Buyout vs. Buyout

 

The Shinsegae Group, a national retail giant, will fight with the Kumho Asiana Group to buy a controlling stake of Kumho Industrial. If successful, this move will be a major power shift in the Korean financial world.

Market analysts said that Kumho Asiana Chairman Park Sam-koo is the strongest candidate for the deal, as he has the right of first refusal to buy a 50 percent stake plus one share in the builder by matching the price of the preferred bid. However, it seems to be quite difficult to presume the winner as Shinsegae Vice Chairman Chung Yong-jin gets involved with an aggressive investment strategy.

According to an annual report released in 2014, construction company Kumho Industrial stayed at number twenty among local builders with a 510 billion won (US$465 million) market price. But its true value lies in some of its profitable affiliates. Kumho Industrial is a major shareholder of Asiana Airlines, holding a 30.08 percent stake in the nation’s second largest air carrier. Asiana Airlines also has controlling stakes in local low-cost carrier Air Busan Co. and three other affiliates through the complex web of cross-shareholding. One of them is Kumho Terminal, which operates Express Bus Terminals across the country including Gwangju Express Bus Terminal. In Gwangju, Shinsegae has built a department store on the ground floor of a Kumho terminal.
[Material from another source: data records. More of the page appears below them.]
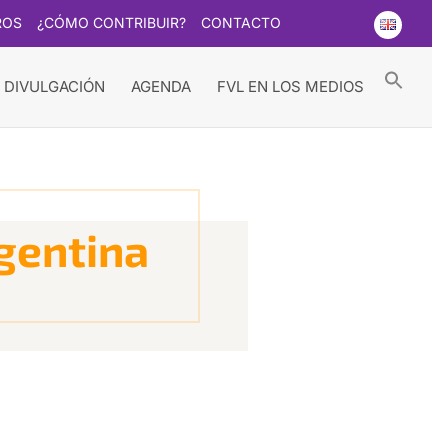
ROS
¿CÓMO CONTRIBUIR?
CONTACTO
Searc
for:
Search Button
 DIVULGACIÓN
AGENDA
FVL EN LOS MEDIOS
rgentina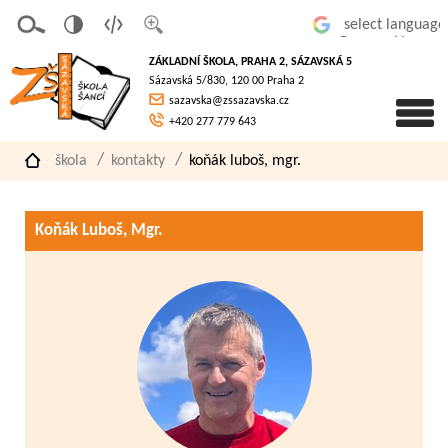
v
t
z
Powered by
erze
extov
většit
ZÁKLADNÍ ŠKOLA, PRAHA 2, SÁZAVSKÁ 5
pro
á
písmo
Sázavská 5/830, 120 00 Praha 2
slaboz
verze
sazavska@zssazavska.cz
raké
+420 277 779 643
škola
kontakty
koňák luboš, mgr.
Koňák Luboš, Mgr.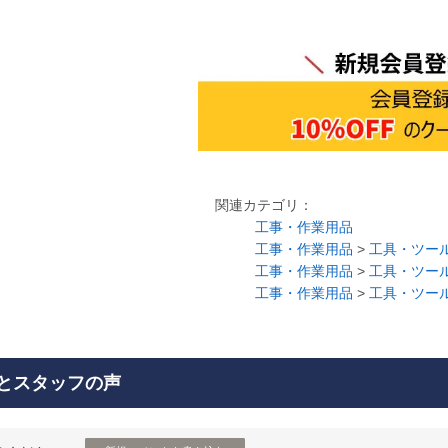
関連カテゴリ：
工事・作業用品
工事・作業用品
>
工具・ツー
工事・作業用品
>
工具・ツー
工事・作業用品
>
工具・ツー
とスタッフの声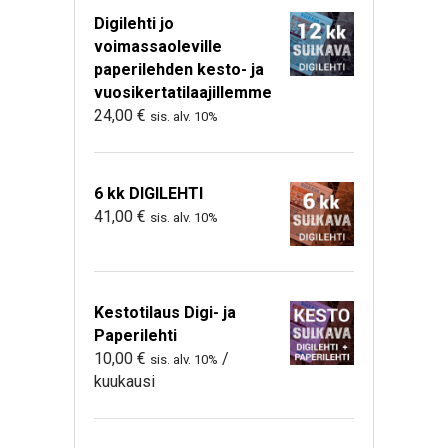
Digilehti jo
voimassaoleville
paperilehden kesto- ja
vuosikertatilaajillemme
24,00
€
sis. alv. 10%
6 kk DIGILEHTI
41,00
€
sis. alv. 10%
Kestotilaus Digi- ja
Paperilehti
10,00
€
/
sis. alv. 10%
kuukausi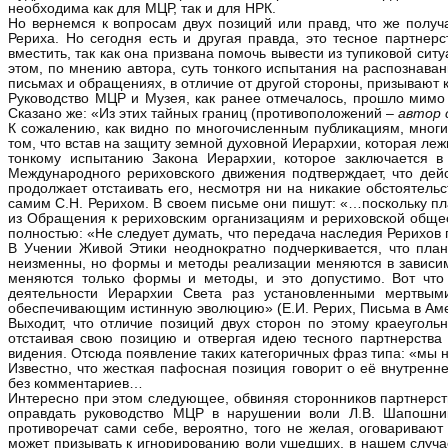
необходима как для МЦР, так и для НРК.
Но вернемся к вопросам двух позиций или правд, что же получ
Рериха. Но сегодня есть и другая правда, это тесное партнерс
вместить, так как она призвана помочь вывести из тупиковой сит
этом, по мнению автора, суть тонкого испытания на распознаван
письмах и обращениях, в отличие от другой стороны, призывают к
Руководство МЦР и Музея, как ранее отмечалось, прошло мимо
Сказано же: «Из этих тайных границ (противоположений –
автор
К сожалению, как видно по многочисленным публикациям, многи
том, что встав на защиту земной духовной Иерархии, которая леж
тонкому испытанию Закона Иерархии, которое заключается 
Международного рериховского движения подтверждает, что дей
продолжает отстаивать его, несмотря ни на никакие обстоятель
самим С.Н. Рерихом. В своем письме они пишут: «…поскольку пл
из Обращения к рериховским организациям и рериховской общес
полностью: «Не следует думать, что передача наследия Рерихов
В Учении Живой Этики неоднократно подчеркивается, что план
неизменны, но формы и методы реализации меняются в зависимос
меняются только формы и методы, и это допустимо. Вот что 
деятельности Иерархии Света раз установленными мертвыми
обеспечивающим истинную эволюцию» (Е.И. Рерих, Письма в Амер
Выходит, что отличие позиций двух сторон по этому краеуго
отстаивая свою позицию и отвергая идею тесного партнерства
видения. Отсюда появление таких категоричных фраз типа: «мы
Известно, что жесткая пафосная позиция говорит о её внутренн
без комментариев…
Интересно при этом следующее, обвиняя сторонников партнерств
оправдать руководство МЦР в нарушении воли Л.В. Шапошник
противоречат сами себе, вероятно, того не желая, оговариваю
может призывать к игнорированию воли ушедших, в нашем случае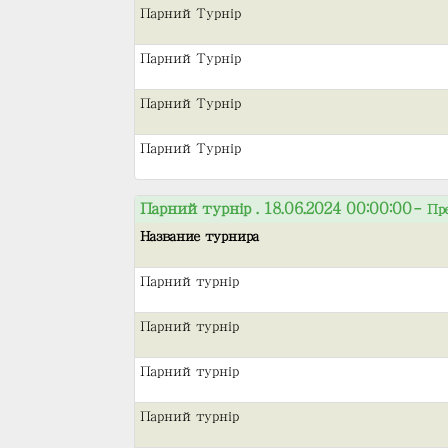
Парний Турнір
Парний Турнір
Парний Турнір
Парний Турнір
Парний турнір . 18.06.2024 00:00:00
– Пр
Название турнира
Парний турнір
Парний турнір
Парний турнір
Парний турнір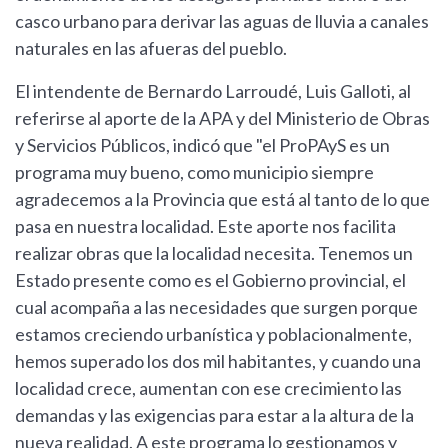
casco urbano para derivar las aguas de lluvia a canales
naturales en las afueras del pueblo.
El intendente de Bernardo Larroudé, Luis Galloti, al
referirse al aporte de la APA y del Ministerio de Obras
y Servicios Públicos, indicó que "el ProPAyS es un
programa muy bueno, como municipio siempre
agradecemos a la Provincia que está al tanto de lo que
pasa en nuestra localidad. Este aporte nos facilita
realizar obras que la localidad necesita. Tenemos un
Estado presente como es el Gobierno provincial, el
cual acompaña a las necesidades que surgen porque
estamos creciendo urbanística y poblacionalmente,
hemos superado los dos mil habitantes, y cuando una
localidad crece, aumentan con ese crecimiento las
demandas y las exigencias para estar a la altura de la
nueva realidad. A este programa lo gestionamos y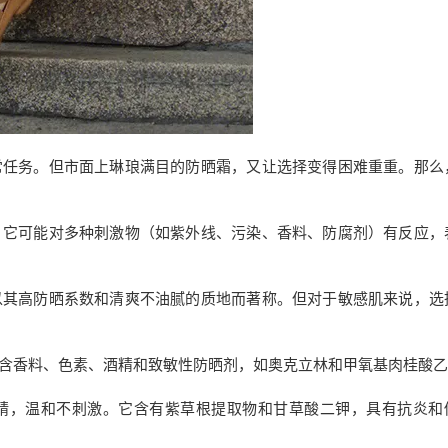
常任务。但市面上琳琅满目的防晒霜，又让选择变得困难重重。那么
。它可能对多种刺激物（如紫外线、污染、香料、防腐剂）有反应，
以其高防晒系数和清爽不油腻的质地而著称。但对于敏感肌来说，选
含香料、色素、酒精和致敏性防晒剂，如奥克立林和甲氧基肉桂酸乙
精，温和不刺激。它含有紫草根提取物和甘草酸二钾，具有抗炎和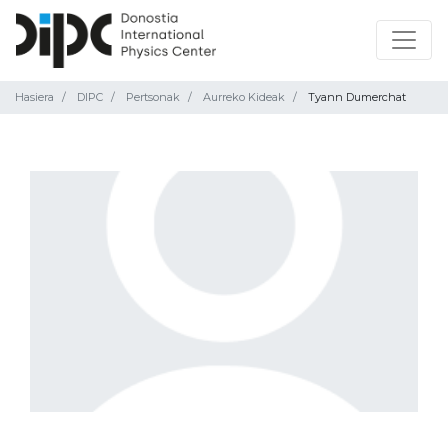
Hasiera
DIPC
Pertsonak
Aurreko Kideak
Tyann Dumerchat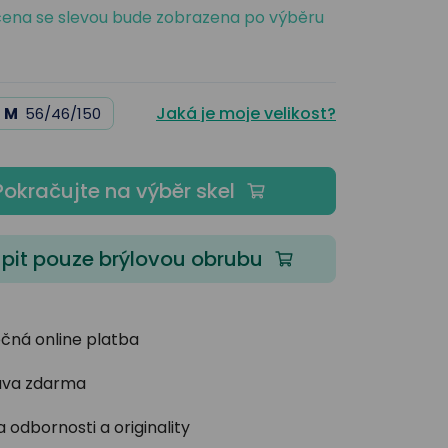
ena se slevou bude zobrazena po výběru
Jaká je moje velikost?
M
56/46/150
Pokračujte na výběr skel
pit pouze brýlovou obrubu
čná online platba
va zdarma
 odbornosti a originality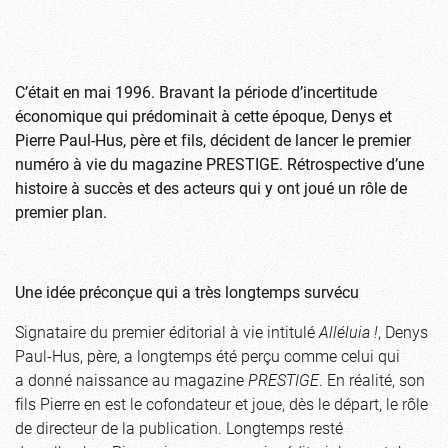
C’était en mai 1996. Bravant la période d’incertitude
économique qui prédominait à cette époque, Denys et
Pierre Paul-Hus, père et fils, décident de lancer le premier
numéro à vie du magazine PRESTIGE. Rétrospective d’une
histoire à succès et des acteurs qui y ont joué un rôle de
premier plan.
Une idée préconçue qui a très longtemps survécu
Signataire du premier éditorial à vie intitulé
Alléluia !
, Denys
Paul-Hus, père, a longtemps été perçu comme celui qui
a donné naissance au magazine
PRESTIGE
. En réalité, son
fils Pierre en est le cofondateur et joue, dès le départ, le rôle
de directeur de la publication. Longtemps resté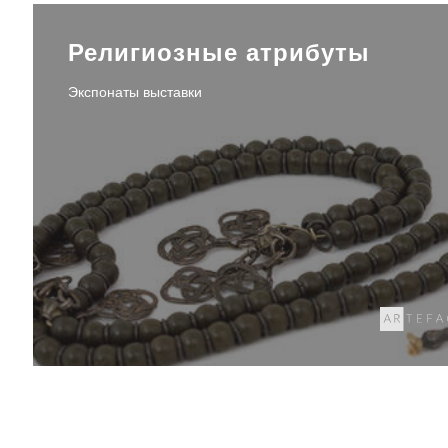
Религиозные атрибуты
Экспонаты выставки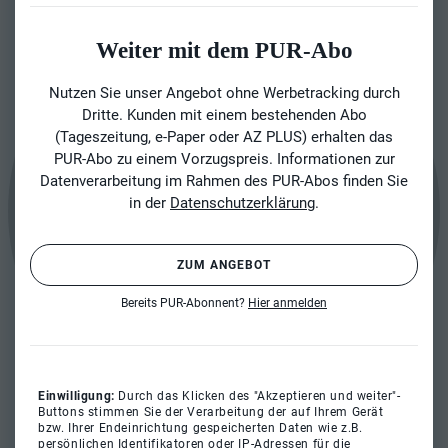
Weiter mit dem PUR-Abo
Nutzen Sie unser Angebot ohne Werbetracking durch
Dritte. Kunden mit einem bestehenden Abo
(Tageszeitung, e-Paper oder AZ PLUS) erhalten das
PUR-Abo zu einem Vorzugspreis. Informationen zur
Datenverarbeitung im Rahmen des PUR-Abos finden Sie
in der
Datenschutzerklärung
.
ZUM ANGEBOT
Bereits PUR-Abonnent?
Hier anmelden
Einwilligung:
Durch das Klicken des "Akzeptieren und weiter"-
Buttons stimmen Sie der Verarbeitung der auf Ihrem Gerät
bzw. Ihrer Endeinrichtung gespeicherten Daten wie z.B.
persönlichen Identifikatoren oder IP-Adressen für die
Kumho Terminal received an additional 500 billion won (US$456 million) in 2013 for a 20-year lease of the space by Shinsegae, an additional reason why Shinsegae has a strong interest in this deal.

Due to the premium prize of control over Asiana Airlines, the sales process is heating up the M&A market. Industry analysts expect that the final acquisition price might end up between 800 billion won (US$730 million) and 1 trillion won (US$913 million), much higher than its market price.

Kumho Industrial, the de facto holdng company of Kumho Asiana Group, has been mounting up debt. Kumho Asiana Group, its parent company, had also been struggling with chronic debt after a deal for Daewoo Engineering & Construction in 2006. The purchase was mostly funded by a group of financial investors, including KDB.

0n Feb, 25th, the final day to submit a letter of intent, Korea Development Bank, Kumho Industrial’s main creditor, reported that multiple companies participated in the sales process, but did not disclose the applicants' information.

Sources suggested that among financial companies, five local private equity funds (PEFs) have made bids, including IBK Securities-Keistone Partners, Jabez Partners Co., MBK Partners, IMM Private Equity, and Mirae Asset PEF. All five sent their Letters of Intent (LOIs) to the Korea Development Bank (KDB) and Credit Suisse, which are managing the sale of the 57.5 percent stake owned by KDB and other creditors.

Hoban Construction Co., a mid-sized builder ranked 15th as of 2014, also entered a bid. It currently owns a 4.95 percent stake in Kumho Industrial and reportedly has up to 300 billion won (US$274 million) in capital that it could use for a stake purchase.

Among prospective buyers, Shinsegae was the only one of the major companies that had been reaching out to this competition that submitted a LOI. It seems that Shinsegae might have weighed the pros of acquiring the Kumho Asiana Group package to create synergy effects with its duty-free shops. Other competitors like Lotte, however, can also take steps into this battlefield without submitting a letter.

Park Chan-goo, chairman of Kumho Petrochemical Co., Ltd. (KKPC), who has been in legal disputes with his old brother Park Sam-goo, did not eliminate the possibility of this acquisition.

With the entry of powerful competitors, 70-year-old Chairman Park could have been pressured. He is known to only have about 150 billion won (US$137 million) in funds to use. To cope with harsh challengers he would have to look for the right partners to raise enough available funds like strategic investors. Chairman Park is desperate to avoid seeing his group inevitably break apart.

On the other hand, KDB's plan initially omits the preliminary bidding procedures to finalize the sale quickly. KDB said it will select those companies eligible to bid early next month before inviting offers. And, in April, it will select a preferred bidder after preliminary due diligence against eligible bidders.